Talk at Digital Infrastructures for Research 2017: "Federated engine for information exchange (Fenix)"
Nov. 30, 2017 at 09:00 – Dec. 1, 2017 at 17:00
Giuseppe Fiameni (CINECA) will present Fenix as part of the EOSC Building Blocks I session on 30 November:
In contrast to experimental high-energy physics community and others that already operate federated data infrastructures, neuroscience has to cope with a diverse set of data sources with their specific formats, modalities, spatial and temporal scales, coverage, and more (from high-resolution microscopes and magnetic-resonance data to electro-physiological data, from multi-electrode array measurements to brain simulations on HPC or neuromorphic systems) and with no fixed relationship between them. Thus, the scientific approaches and workflows of this community are a much faster moving target compared to, e.g., high-energy physics. Furthermore, there is the need for using HPC resources for processing these data.
However, robust solutions do not exist currently for the federation of data services that can be readily adopted to fulfill the requirements of the neuroscience community.

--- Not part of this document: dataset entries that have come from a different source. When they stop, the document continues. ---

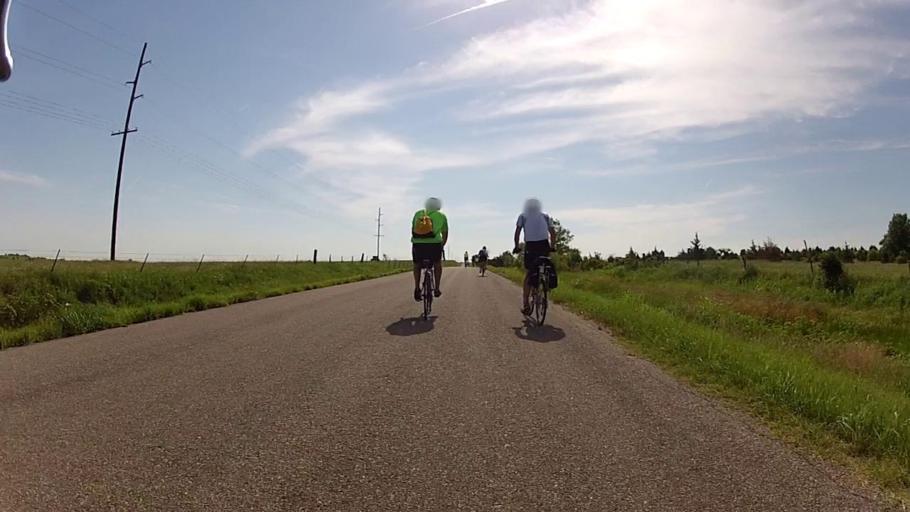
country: US
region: Kansas
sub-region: Cowley County
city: Winfield
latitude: 37.0710
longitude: -96.6531
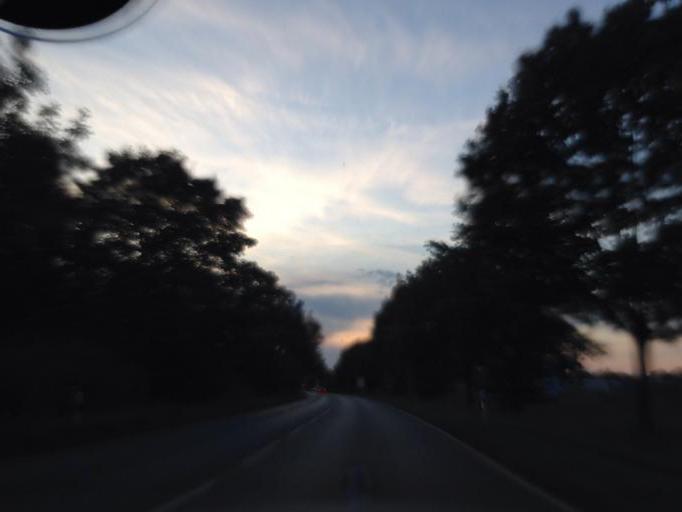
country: DE
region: Schleswig-Holstein
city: Delingsdorf
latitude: 53.6760
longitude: 10.2533
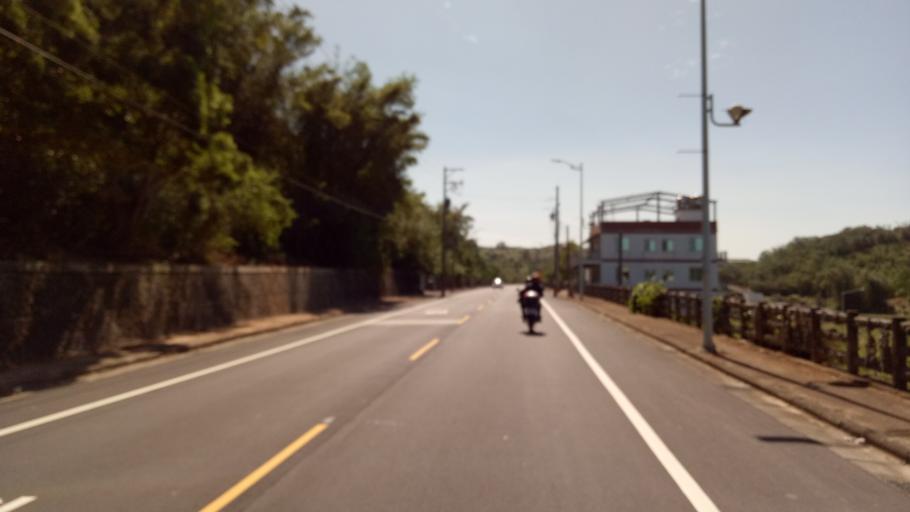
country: TW
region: Taiwan
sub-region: Hsinchu
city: Hsinchu
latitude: 24.7239
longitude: 120.9259
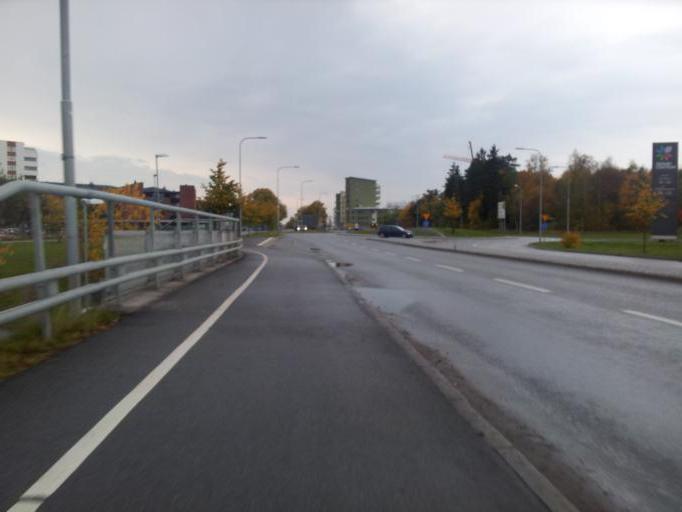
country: SE
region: Uppsala
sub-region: Uppsala Kommun
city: Uppsala
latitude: 59.8752
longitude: 17.6754
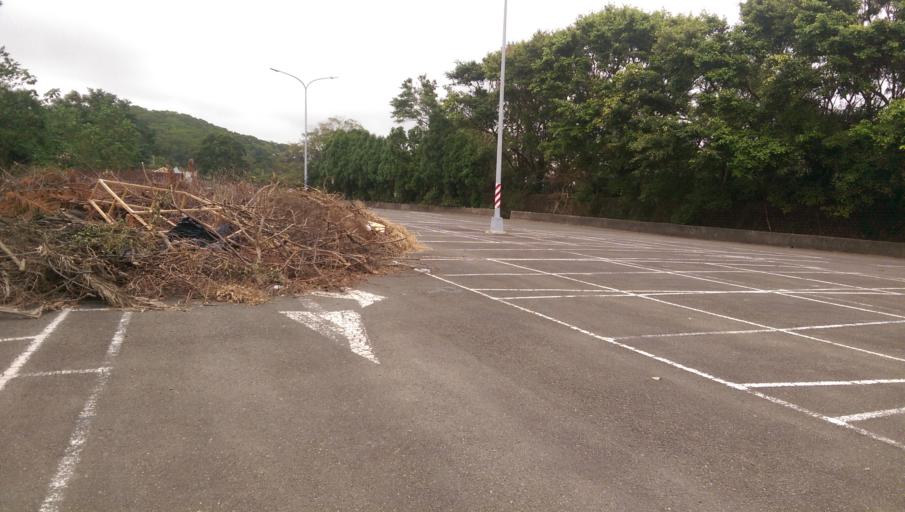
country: TW
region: Taiwan
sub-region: Hsinchu
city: Hsinchu
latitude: 24.7607
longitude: 120.9509
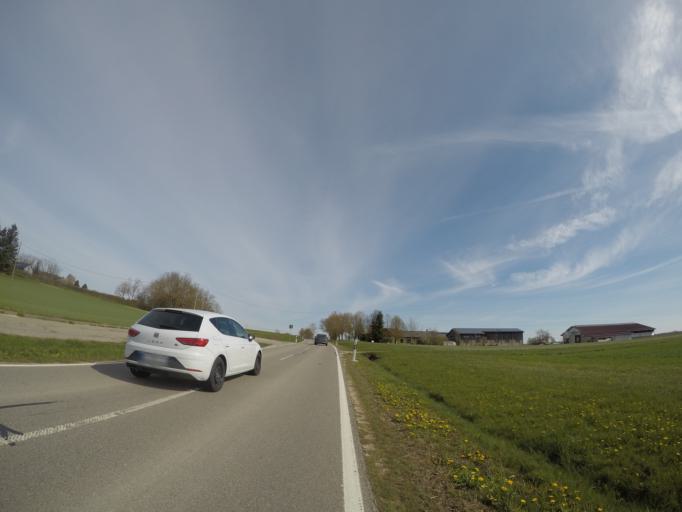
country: DE
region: Baden-Wuerttemberg
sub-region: Tuebingen Region
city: Laichingen
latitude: 48.5082
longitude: 9.6732
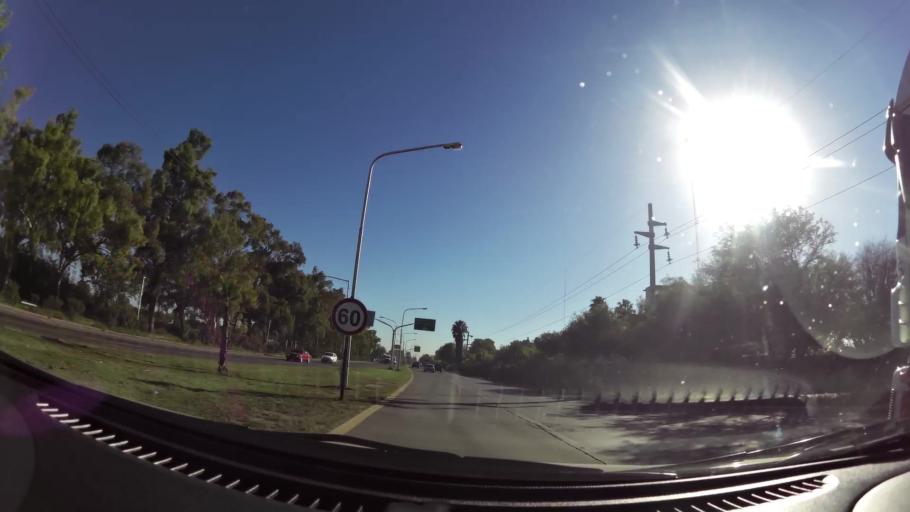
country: AR
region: Mendoza
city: Las Heras
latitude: -32.8696
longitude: -68.8144
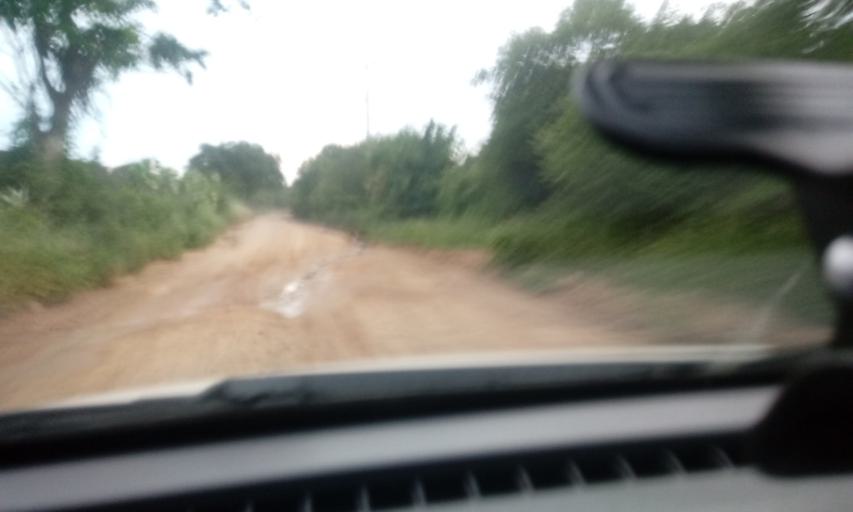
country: BR
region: Bahia
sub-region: Riacho De Santana
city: Riacho de Santana
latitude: -13.8037
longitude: -42.7543
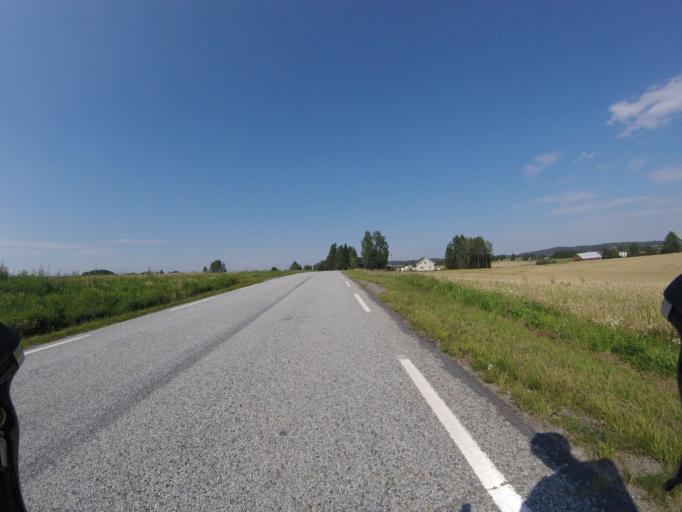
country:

Fenix is based on a consortium of five European supercomputing and data centres (BSC, CEA, CINECA, CSCS, and JSC), which agreed to deploy a set of infrastructure services (IaaS) and integrated platform services (iPaaS) to allow the creation of a federated infrastructure and to facilitate access to scalable compute resources, data services, and interactive compute services.
The setup of this federated data infrastructure is guided by the following considerations: - Data are brought in close proximity to the data processing resources at different compute and data infrastructure service providers in order to take advantage of high bandwidth active data repositories as well as data archival services. - Federating multiple data resources enables easy replication of data at multiple sites. This capability can be exploited to improve data resilience, data availability as well as data access performance. - Services are implemented in a cloud-like manner that is compatible with the work cultures in scientific computing and data science. Specifically, this entails developing interactive supercomputing capabilities on the extreme computing and data platforms of the participating data centres. - The level of integration is kept as low as possible in order to reduce operational dependencies between the sites (to avoid, e.g., the need for coordinated maintenance and upgrades) and to allow for the site local infrastructures to evolve following different technology roadmaps.
The Fenix federated infrastructure includes as main components: - Scalable Compute Services; - Interactive Compute Services; - Active Data Repositories based on fast memory and active storage tiers; - Archival Data Repositories; and - Information/catalogue services. The major advantages of the proposed architecture are: the use case driven design (it is being co-designed with continuous analysis and consideration for scientific neuroscience use cases), the scalability of the services, the easy extensibility which allows in the future to move to new state of the art solutions or to enable workflows also for other scientific communities. The Fenix infrastructure will primarily offer resources to the neuroscience community as part of the Human Brain Project but it is meant to grow into a more generic provider. The goal of this abstract is to present the status of the infrastructure, the technological choices made so far and the future plans.